I can remember how bummed out I was after retiring in 1998 and buying a nice complete medium format film system. Not long after that (a year or two?) I was introduced to digital photography with a little Olympus "something or other model" that had 4 megapixel "small" sensor. I bought one for kicks, and took a class in Photoshop at the local art institute. I bought an Epson 1280 dye-ink printer and made some 8x10 prints from the little Olympus digital point and shoot. DANG... the digital prints were sharper and more detailed than the lab prints I was getting from 645 film. I kept my mouth shut because it seemed ridiculous to say something like this.
Later on, Michael Reichmann on the Luminous-Landscape published an article declaring one of the early Canon Dxx cameras ( I don't precisely remember which one, but one of the early ones ) "better than 35 mm film." I remember feeling a little "justified" in my own conclusions. I sold all my film gear. Since then things have improved markedly. In 2009 or thereabouts, I remember reading and article with sample photos Illustrating how the Sony a900 FF DSLR was superior to 6x9 film. It wasn't marginally superior, it was stunningly superior.
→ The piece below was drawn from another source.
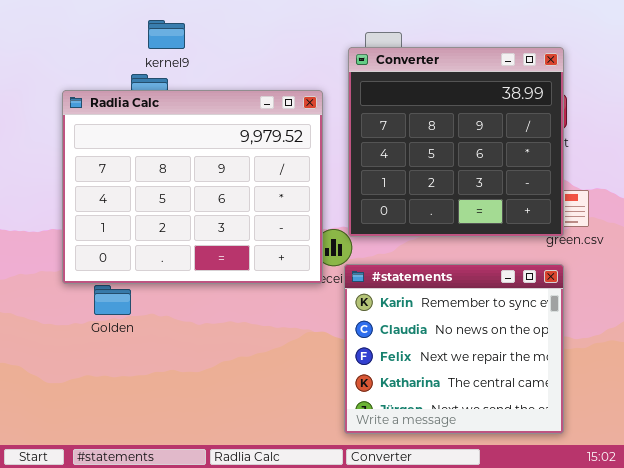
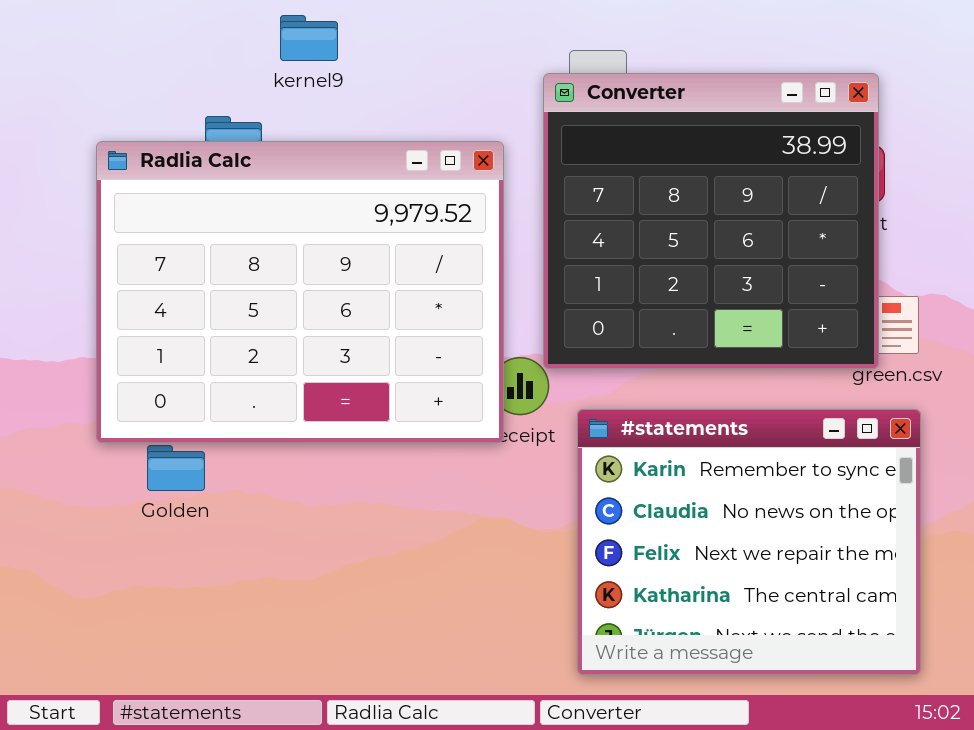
kernel9: [148,20,185,49] -> [280,15,338,61], moved
#statements: [344,264,564,434] -> [577,409,921,675], moved

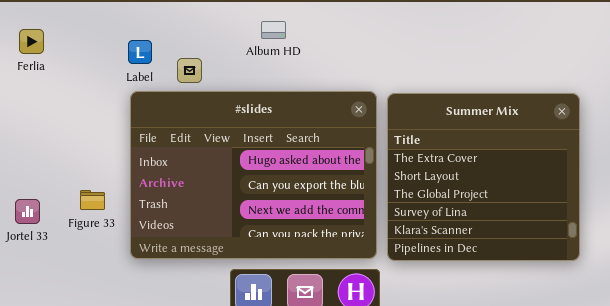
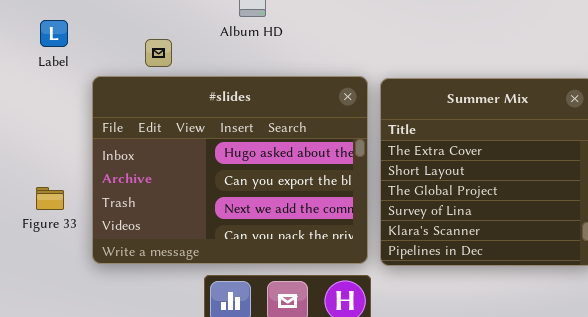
Label: [128,40,152,64] -> [40,20,68,47], moved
With the advent of really high quality pigment ink printers, excellent post processing software like Lightroom and Capture One, and the ongoing increase in both resolution and dynamic range of digital sensors, it really isn't worth discussing anymore. Film is fun, the process of shooting it and developing it, and printing in a wet darkroom is satisfying. I'd done that since the 50's and remember it fondly. Watching an image appear on paper in the developing tray was truly a magical experience, and the physical / visceral process of manipulating physical chemistry and paper and film was something special that not everyone could do well. But that aside, digital is superior in every measure of image quality. Discussions of "film like"-ness are fine and things like Fuji's Classic Chrome are expressions of that.
Even though I'm hugely nostalgic about my old Leica M4 and my Olympus OM-3Ti, and my Leitz and Bessler enlargers, etc., I don't kid myself into thinking they were somehow better than what I have in my hands today with my Fuji X-Pro2 and X-T2 cameras and lenses and my Epson SC P800 printer.